- _A fazer_: Troque "detratores" por "críticos" no trecho do texto sobre Victor Hugo que começa em "Mas ele não" e segue até "e Os Miseráveis.", e apresente o trecho alterado.

- _Texto fornecido_:
►

Cinco versões de 'O Corcunda', oito de 'Os Miseráveis', ele sempre foi favorito dos diretores

Quando Victor Hugo completou 80 anos, precisou ficar um dia inteiro na janela de sua casa, em Paris, para receber o afago das 600 mil pessoas que por ali passaram, para homenageá-lo. Poucos escritores foram tão amados.

Mas ele não era uma unanimidade. Sua carreira de autor engajado valeu-lhe inimizades e detratores. Ele sustentava que não era um escritor político, mas um homem livre. Esse homem livre foi adotado pelo cinema, que contou muitas vezes as histórias de seus livros mais famosos - Notre-Dame de Paris, rebatizado como O Corcunda de Notre-Dame na edição inglesa (de 1833), e Os Miseráveis.

◄

- _Dados do conjunto_:
►

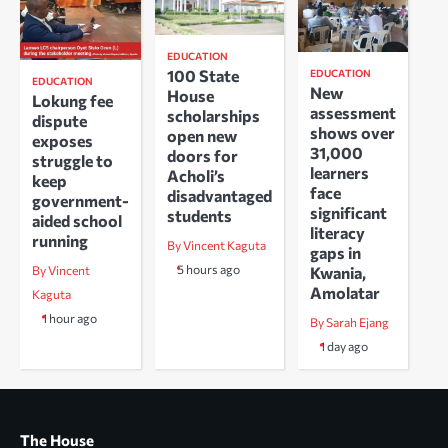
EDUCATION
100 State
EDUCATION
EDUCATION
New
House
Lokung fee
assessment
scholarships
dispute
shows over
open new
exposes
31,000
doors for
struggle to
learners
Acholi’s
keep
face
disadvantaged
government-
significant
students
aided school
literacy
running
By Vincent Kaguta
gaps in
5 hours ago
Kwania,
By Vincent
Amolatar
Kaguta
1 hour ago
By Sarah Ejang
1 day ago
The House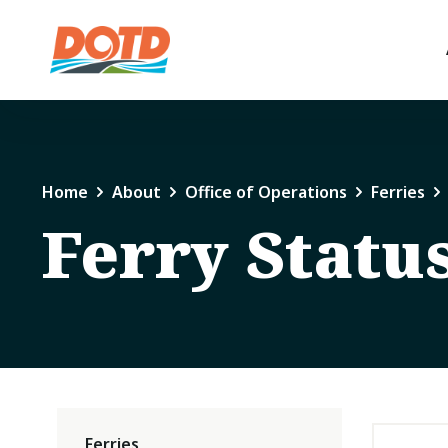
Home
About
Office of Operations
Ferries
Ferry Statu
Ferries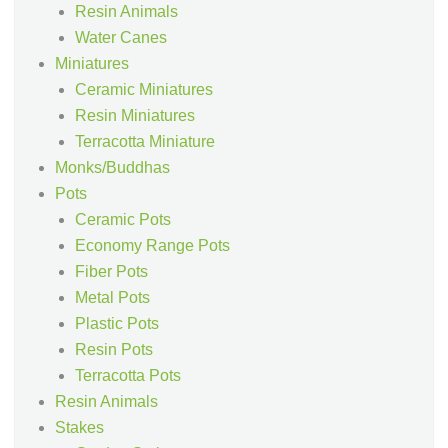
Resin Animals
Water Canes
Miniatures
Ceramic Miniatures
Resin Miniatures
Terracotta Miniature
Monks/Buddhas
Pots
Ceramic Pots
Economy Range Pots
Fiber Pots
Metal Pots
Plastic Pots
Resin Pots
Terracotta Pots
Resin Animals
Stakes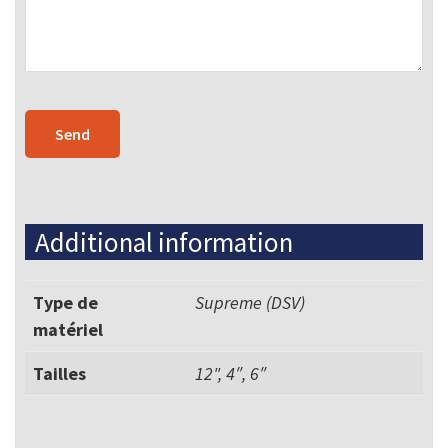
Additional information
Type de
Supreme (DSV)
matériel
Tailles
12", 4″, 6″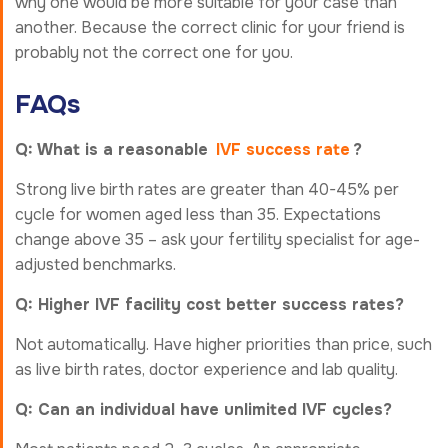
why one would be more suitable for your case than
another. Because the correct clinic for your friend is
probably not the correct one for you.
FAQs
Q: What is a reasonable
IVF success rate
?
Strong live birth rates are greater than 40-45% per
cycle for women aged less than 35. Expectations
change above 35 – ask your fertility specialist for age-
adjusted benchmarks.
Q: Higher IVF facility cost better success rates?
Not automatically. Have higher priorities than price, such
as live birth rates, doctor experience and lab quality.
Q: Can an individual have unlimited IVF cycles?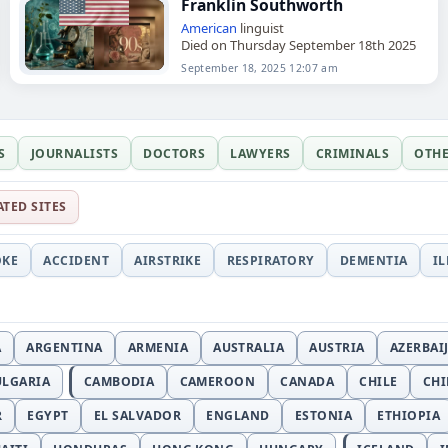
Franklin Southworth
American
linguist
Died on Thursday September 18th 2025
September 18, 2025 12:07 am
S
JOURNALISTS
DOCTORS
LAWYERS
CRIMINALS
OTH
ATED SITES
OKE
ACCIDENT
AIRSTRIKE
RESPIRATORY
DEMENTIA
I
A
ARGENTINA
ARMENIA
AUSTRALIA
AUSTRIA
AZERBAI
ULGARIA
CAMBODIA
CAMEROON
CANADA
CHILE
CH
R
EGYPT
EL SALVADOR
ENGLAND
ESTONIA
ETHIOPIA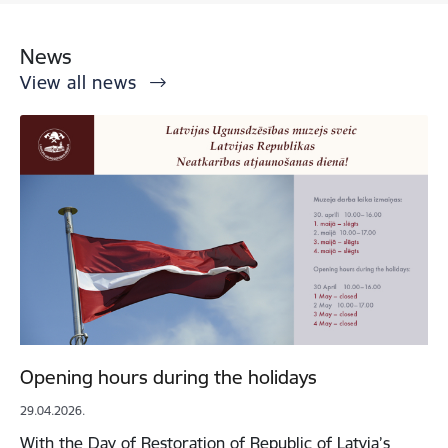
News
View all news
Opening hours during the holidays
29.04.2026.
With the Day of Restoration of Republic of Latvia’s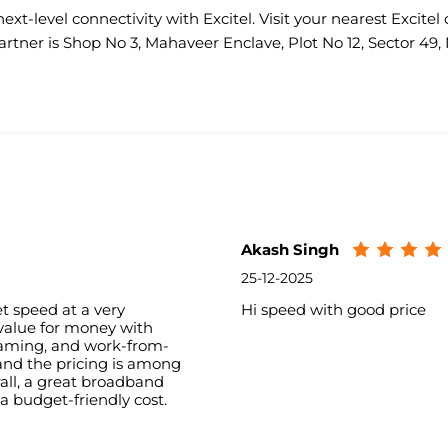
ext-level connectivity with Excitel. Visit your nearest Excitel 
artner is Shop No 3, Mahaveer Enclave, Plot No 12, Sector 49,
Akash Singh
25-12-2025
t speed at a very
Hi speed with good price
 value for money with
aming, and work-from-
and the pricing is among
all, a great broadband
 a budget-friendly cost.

◄

- _Resposta à tarefa_:
Mas ele não era uma unanimidade. Sua carreira de autor engajado valeu-lhe inimizades e críticos. Ele sustentava que não era um escritor político, mas um homem livre. Esse homem livre foi adotado pelo cinema, que contou muitas vezes as histórias de seus livros mais famosos - Notre-Dame de Paris, rebatizado como O Corcunda de Notre-Dame na edição inglesa (de 1833), e Os Miseráveis.